Avec près de 300 millions d’utilisateurs réguliers, Twitter est devenu une caisse de résonance majeure aux idées de tout citoyen qui le souhaite. S’y côtoient le bon et l’exécrable, mêlés au gré des impulsions de rédacteurs anonymes ou non.

Une liberté à haut risque

Les récents procès concernant les abus dans le contenu des messages émis sur ce réseau illustrent le caractère incontrôlable de l’exercice de la liberté. Les débats ouverts ont trait avant tout à la modération, par exemple à l’occasion de la présidence de Donald Trump ou lorsque des États entendent censurer des messages homophobes ou racistes. Au sein même des Églises, le réseau est employé avec bonheur pour faire connaître des positions ou des rencontres paroissiales, mais nombre de pasteurs accompagnent des jeunes pris dans un flot de messages discriminants ou accusateurs. Faut-il alors que les Églises prennent directement part à la lutte pour le respect d’autrui en intervenant massivement sur les réseaux sociaux ? On sait la nature dangereuse de la liberté d’expression quand elle permet de détruire en un message rageur ce qu’on ne peut reconstruire qu’en dix.

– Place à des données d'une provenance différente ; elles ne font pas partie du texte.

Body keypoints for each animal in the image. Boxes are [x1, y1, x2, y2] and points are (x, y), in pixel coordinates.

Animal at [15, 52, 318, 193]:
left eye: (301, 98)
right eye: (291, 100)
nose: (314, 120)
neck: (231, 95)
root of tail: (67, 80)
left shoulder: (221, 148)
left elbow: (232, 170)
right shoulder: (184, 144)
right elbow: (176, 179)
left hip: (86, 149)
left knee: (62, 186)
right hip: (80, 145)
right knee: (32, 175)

Risquer de se prendre pour Dieu

En rachetant Twitter, Elon Musk devient l’icône d’une évolution du monde et entraîne avec lui une partie de la société. Dans une civilisation où la richesse financière n’a plus de limite, tout peut aujourd’hui s’acheter, y compris des idées immatérielles. Au point qu’un homme puisse acquérir seul un lieu de liberté universelle et donner à chaque être humain sur le globe la capacité d’intervenir dans le monde entier. Elon Musk est peut-être le premier homme à offrir et garantir au monde le libre exercice d’une valeur humaine universelle : la liberté d’expression. Ceux qui pensent qu’une valeur ne s’achète pas diront qu’il est le premier à la monétiser. Mais le fait même qu’un être humain puisse à lui seul influer sur une valeur universelle, ou qu’un quelconque militant puisse acquérir par des tweets un espace d’expression quasiment infini les rapprochent de Dieu… ou de la tour de Babel.

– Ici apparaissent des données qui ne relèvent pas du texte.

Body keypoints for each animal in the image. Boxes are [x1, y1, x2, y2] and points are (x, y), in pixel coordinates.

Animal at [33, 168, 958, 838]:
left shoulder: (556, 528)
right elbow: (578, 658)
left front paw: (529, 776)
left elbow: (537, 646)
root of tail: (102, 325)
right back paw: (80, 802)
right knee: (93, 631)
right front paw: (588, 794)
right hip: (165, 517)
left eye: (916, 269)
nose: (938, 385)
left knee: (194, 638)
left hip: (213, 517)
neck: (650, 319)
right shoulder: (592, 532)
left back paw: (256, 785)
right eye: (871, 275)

L’anonymat et l’intimité de la foi

Se sentant invulnérables par leur anonymat et la facilité de changer d’identité, de nombreux internautes débrident leur conscience pour se moquer, injurier, menacer. Par ailleurs, les progrès technologiques permettent de recevoir le flot d’informations ou de réactions directement sur un smartphone à toute heure. L’information entre ainsi dans la sphère de l’intime et jusque dans la sphère spirituelle lorsque des interventions malveillantes irriguent des réunions paroissiales non sécurisées. Cela n’est bien sûr pas propre à Twitter. Mais la volonté de son propriétaire d’enlever toute modération à cet outil de partage risque de menacer directement l’intimité des personnes. Le mal engendrant le mal par mimétisme ou parce que les sujets les plus négatifs deviennent souvent viraux, la bienveillance est menacée. Au point que des réseaux sociaux se créent aujourd’hui comme Altruwe, partant du constat que l’altruisme est une valeur positive commune à tout lien profond entre les personnes. Car l’un des enjeux de ce monde moderne est la notion de lien, la capacité des réseaux à relier les personnes, comme c’est d’ailleurs la définition du terme Religion (religere).

Les Églises auront une mission essentielle d’éducation, de prise de distance, de décryptage de ce qui se joue et de rappel de la réalité des vies qui sont derrière les messages et les réactions. Cette éducation de chacun à la relation, qui est de nature éminemment spirituelle, est plus que jamais nécessaire.